The push to repeal the outdated law comes in the wake of New Hampshire’s marriage equality initiative that legalized gay marriage. That law takes effect on January 1, 2010.

“We shouldn’t be regulating people’s sex lives and their love lives,” said state Representative Timothy Horrigan. “This is one area the state government should stay out of people’s bedrooms.” Horrigan, D-Durham, is working together with state Representative Carol McGuire, R-Epsom, in order to spearhead the legislation that would repeal the law.

It’s relatively rare for a state to enforce criminal adultery laws, mostly due to a precedent created by a 2003 United States Supreme Court decision. In Lawrence v. Texas, the court rules that the state did not have a legitimate interest justifying its intrusion into the private and personal lives of two gay men who were arrested in their bedroom during a police investigation into a weapons violation. The men were charged with sodomy, which is still illegal in many states.

That case has relevance in the New Hampshire debate over adultery because both involve acts of private sexual conduct.

In 1987, a Merrimack man filed a complaint against his wife and her boss, with whom she was having an affair. Police refused to file the adultery charges, so Robert Stackelback brought the charges himself, although he later dropped them. This case led to efforts to appeal the law in both 1987 and 1989. On each instances, the House voted in favor of the appeal, but the Senate nixed it. Another motion, to reduce the penalty to a violation, was brought in 1992 but also was voted down by the Senate after passing the House.

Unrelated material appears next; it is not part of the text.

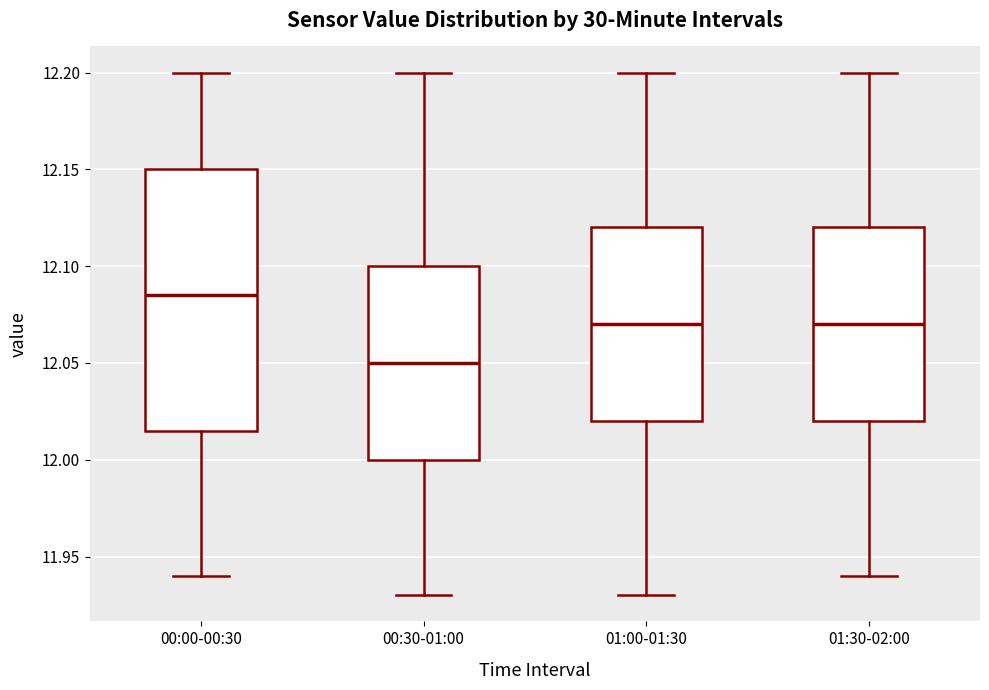

Which box's median line is the highest?

00:00-00:30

Some conservatives have claimed that the decriminalization of adultery would weaken marriage, but others say that the law is relatively useless because it’s not being enforced. Also at issue for some lawmakers and citizens is the idea that taking the law off the books would reduce the potential for settlements in divorce cases that are brought on grounds of adultery.

The bill will be heard by the House Criminal Justice and Public Safety Committee, which is chaired by Representative Stephen Shurtleff, D-Concord. Shurtleff has said that the committee will probably back the repeal.

Back in the day, convicted adulterers faced Scarlett Letter-like punishments, including 39 lashes or standing on the gallows with a noose around their neck for one hour. The current punishment is now a misdemeanor and a fine of up to $1,200.